The net effect of making a big deal of consensual and peaceful but illegal business transactions is that such transactions are made more difficult to carry out and even those perfectly content to have entered into them are prevented from doing so in the future.

It’s my first thought when I see that, yet again, Make the Road by Walking has organized a march down Knickerbocker to “shame” and point out businesses who do not pay at least minimum wage to all employees, or overtime pay. They pay special attention to the Associated supermarket on Knickerbocker and Starr, where, to quote the Brooklyn Eagle, “some employees are not paid any wages at all.”

Think about that last bit. Why would anyone work for free? How could a business compel people to do something that seems so unprofitable at face value? They can’t, but no questioning or critical thinking from the likes of our local media — they just repeat whatever a random activist type tells them. According to a friend who is a very close neighbor of the Associated, as he understands it, undocumented immigrants ask to bag groceries for tips. Baggers are not a job for which the store would otherwise hire — the cashiers do it. Obviously, an undocumented person cannot be on the books. So they are allowed to take their own initiative and bag groceries for customers who may or may not tip them. This is not exploitation — it’s practically charity.

In a neighborhood full of immigrant families (I don’t mean immigrants from Iowa), goods have to be cheap, which means cutting costs. If that means paying below minimum wage to keep your store running and profitable, then if the risks of punishment are low, that’s what you do.
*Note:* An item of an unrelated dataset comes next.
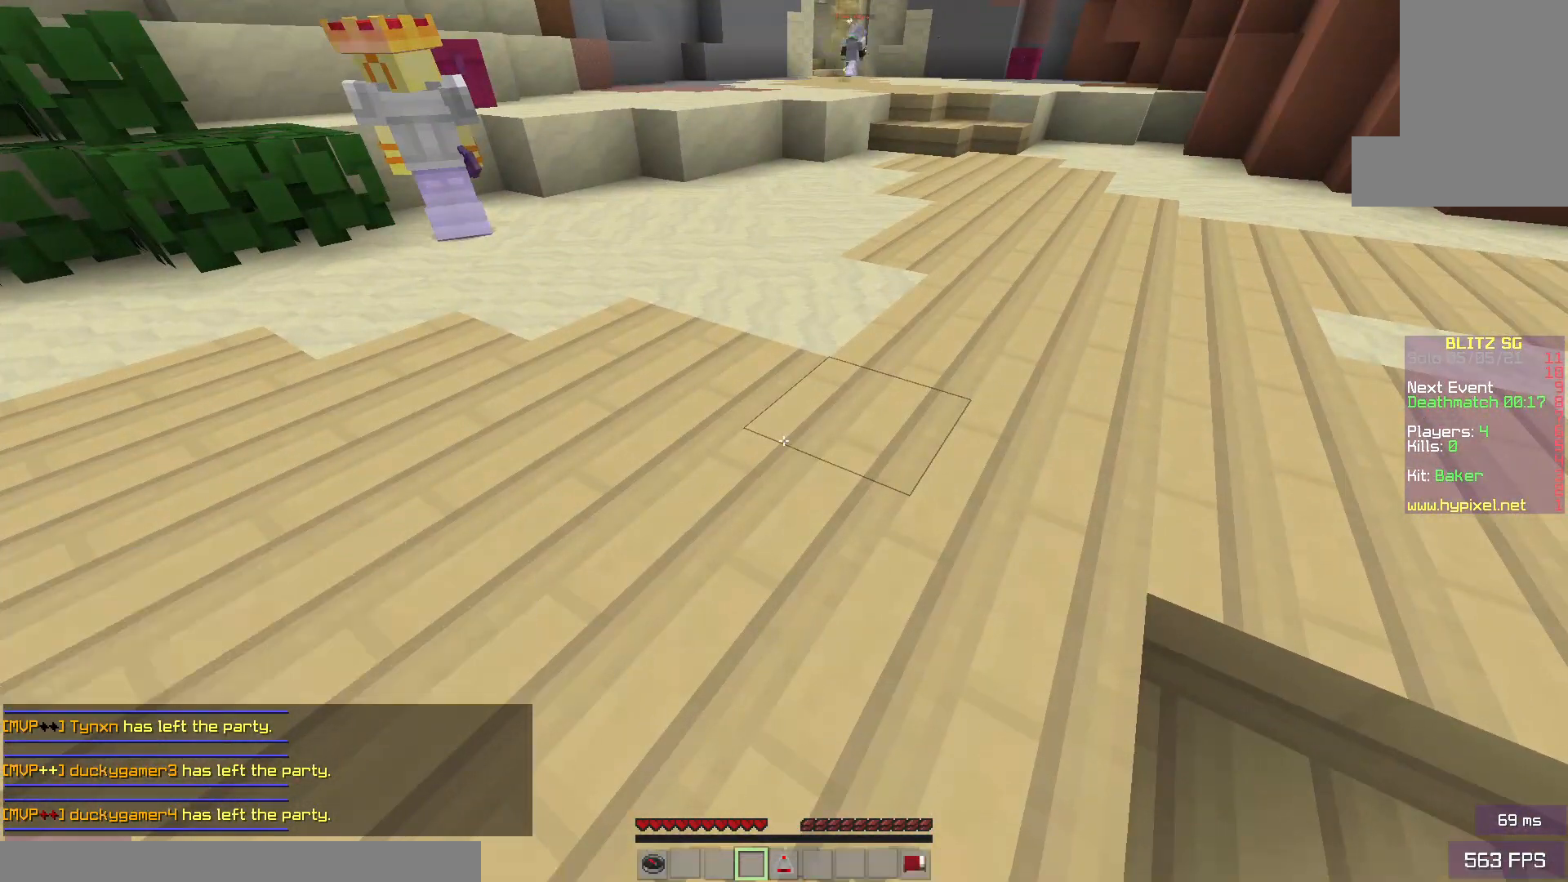
{"keys": ["w"], "mouse": [], "events": [[67, "w", "down"], [267, "space", "down"], [417, "space", "up"]]}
If the authorities catch wind, the risk goes up, as well as prices. Opportunities for immigrant workers lessen. When you pay $7.15/hr for a job that used to cost $3.50, you are eliminating a job — and of course, the guy making twice as much will now have to do as much as two people. The person who loses their job — the undocumented one, if the management is going to choose — starves.

I hardly see a gain, here, except to another major sponsor of the Despierta, Bushwick! campaign: the Retail, Wholesale and Department Store Union, whose competition is eviscerated if the campaign has its desired effect.

Congratulations, Make the Road, in removing opportunities for Bushwick’s struggling undocumented families.